Listed records Block Start

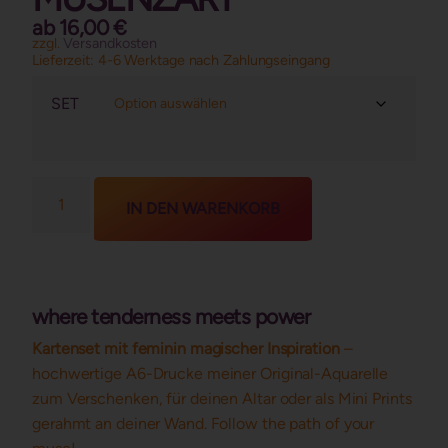
ab
16,00
€
zzgl.
Versandkosten
Lieferzeit:
4-6 Werktage nach Zahlungseingang
SET
IN DEN WARENKORB
where tenderness meets power
Kartenset mit feminin magischer Inspiration
–
hochwertige A6-Drucke meiner Original-Aquarelle
zum Verschenken, für deinen Altar oder als Mini Prints
gerahmt an deiner Wand. Follow the path of your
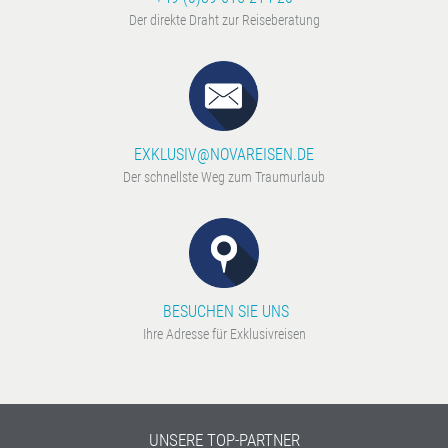
Der direkte Draht zur Reiseberatung
EXKLUSIV@NOVAREISEN.DE
Der schnellste Weg zum Traumurlaub
BESUCHEN SIE UNS
Ihre Adresse für Exklusivreisen
UNSERE TOP-PARTNER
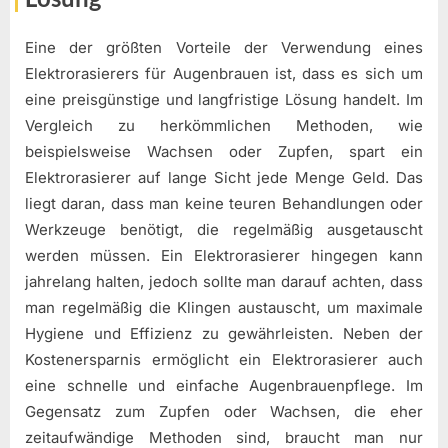
Eine der größten Vorteile der Verwendung eines
Elektrorasierers für Augenbrauen ist, dass es sich um
eine preisgünstige und langfristige Lösung handelt. Im
Vergleich zu herkömmlichen Methoden, wie
beispielsweise Wachsen oder Zupfen, spart ein
Elektrorasierer auf lange Sicht jede Menge Geld. Das
liegt daran, dass man keine teuren Behandlungen oder
Werkzeuge benötigt, die regelmäßig ausgetauscht
werden müssen. Ein Elektrorasierer hingegen kann
jahrelang halten, jedoch sollte man darauf achten, dass
man regelmäßig die Klingen austauscht, um maximale
Hygiene und Effizienz zu gewährleisten. Neben der
Kostenersparnis ermöglicht ein Elektrorasierer auch
eine schnelle und einfache Augenbrauenpflege. Im
Gegensatz zum Zupfen oder Wachsen, die eher
zeitaufwändige Methoden sind, braucht man nur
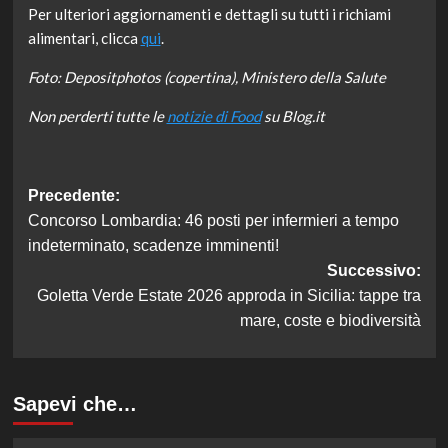
Per ulteriori aggiornamenti e dettagli su tutti i richiami
alimentari, clicca
qui
.
Foto: Depositphotos (copertina), Ministero della Salute
Non perderti tutte le
notizie di Food
su Blog.it
Navigazione
Precedente:
Concorso Lombardia: 46 posti per infermieri a tempo
articolo
indeterminato, scadenze imminenti!
Successivo:
Goletta Verde Estate 2026 approda in Sicilia: tappe tra
mare, coste e biodiversità
Sapevi che…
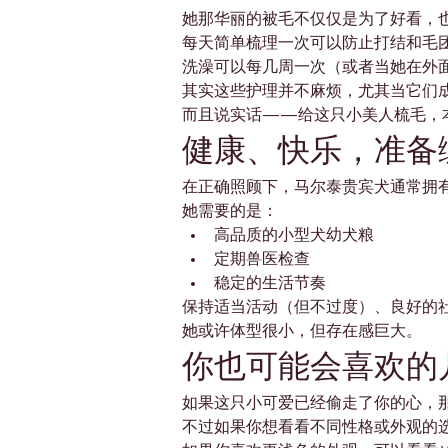
她那华丽的被毛不仅仅是为了好看，
每天简单梳理一次可以防止打结和毛团
洗澡可以每几周一次（或者当她在外
其实这些护理并不麻烦，尤其当它们
而且说实话——给这只小美人梳毛，
健康、快乐，准备
在正确照顾下，马尔泰贵宾犬通常拥有
她需要的是：
高品质的小型犬幼犬粮
定期兽医检查
稳定的生活节奏
保持适当活动（但不过度）、良好的
她或许体型很小，但存在感巨大。
你也可能会喜欢的
如果这只小可爱已经偷走了你的心，
不过如果你想看看不同性格或外观的选择，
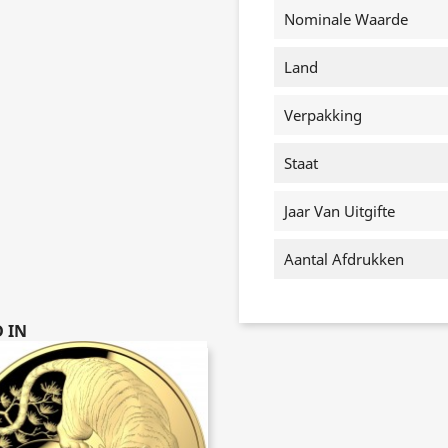
Nominale Waarde
Land
Verpakking
Staat
Jaar Van Uitgifte
Aantal Afdrukken
 IN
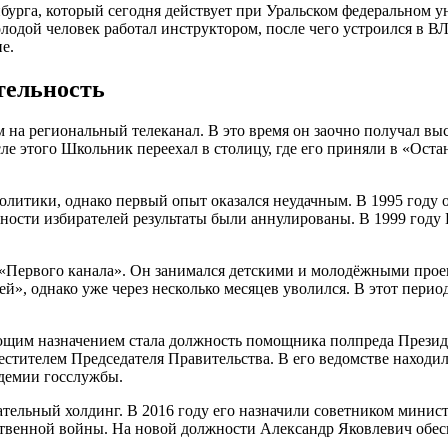
рга, который сегодня действует при Уральском федеральном унив
лодой человек работал инструктором, после чего устроился в В
е.
тельность
на региональный телеканал. В это время он заочно получал выс
е этого Школьник переехал в столицу, где его приняли в «Оста
олитики, однако первый опыт оказался неудачным. В 1995 году 
ивности избирателей результаты были аннулированы. В 1999 год
 «Первого канала». Он занимался детскими и молодёжными прое
ей», однако уже через несколько месяцев уволился. В этот пер
им назначением стала должность помощника полпреда Президент
естителем Председателя Правительства. В его ведомстве находи
адемии госслужбы.
ельный холдинг. В 2016 году его назначили советником министр
твенной войны. На новой должности Александр Яковлевич обесп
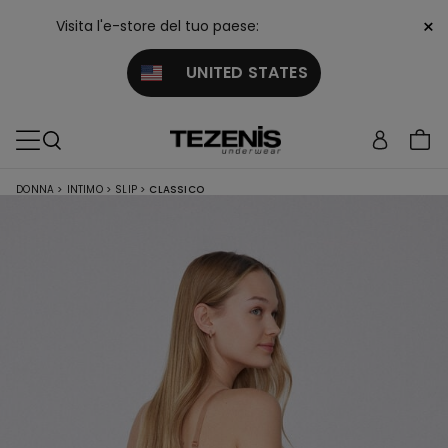
×
Visita l'e-store del tuo paese:
UNITED STATES
DONNA
>
INTIMO
>
SLIP
>
CLASSICO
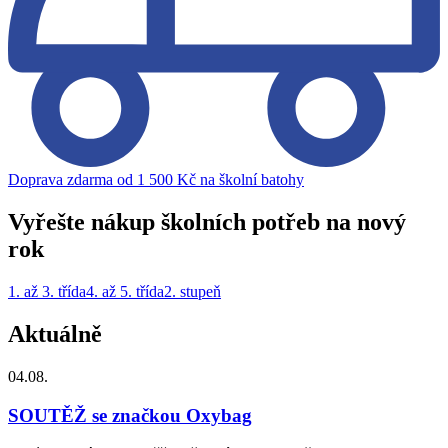
Doprava zdarma od 1 500 Kč na školní batohy
Vyřešte nákup školních potřeb na nový
rok
1. až 3. třída
4. až 5. třída
2. stupeň
Aktuálně
04.08.
SOUTĚŽ se značkou Oxybag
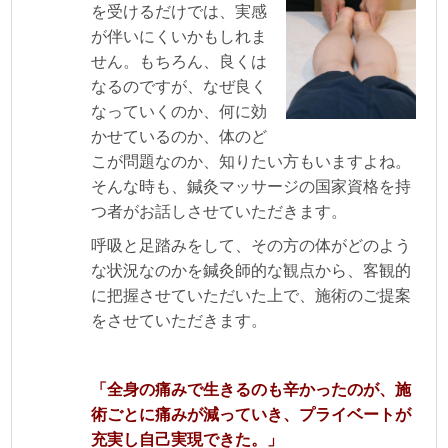
を受けるだけでは、実感
が伴いにくいかもしれま
せん。もちろん、良くは
なるのですが、なぜ良く
なっていくのか、何に効
かせているのか、体のど
こが問題なのか、知りたい方もいますよね。
そんな時も、鍼灸マッサージの国家資格を持
つ者がお話しさせていただきます。
呼吸と足踏みをして、その方の体がどのよう
な状況なのかを鍼灸師的な観点から、客観的
に把握させていただいた上で、施術のご提案
をさせていただきます。
「全身の痛みで生きるのも辛かったのが、施
術ごとに痛みが減っていき、プライベートが
充実し自己実現できた。」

Listed records Block End

• Activity: Copy all lines from the data that hold the word "Zupfen".

• Output below:
beispielsweise Wachsen oder Zupfen, spart ein
Gegensatz zum Zupfen oder Wachsen, die eher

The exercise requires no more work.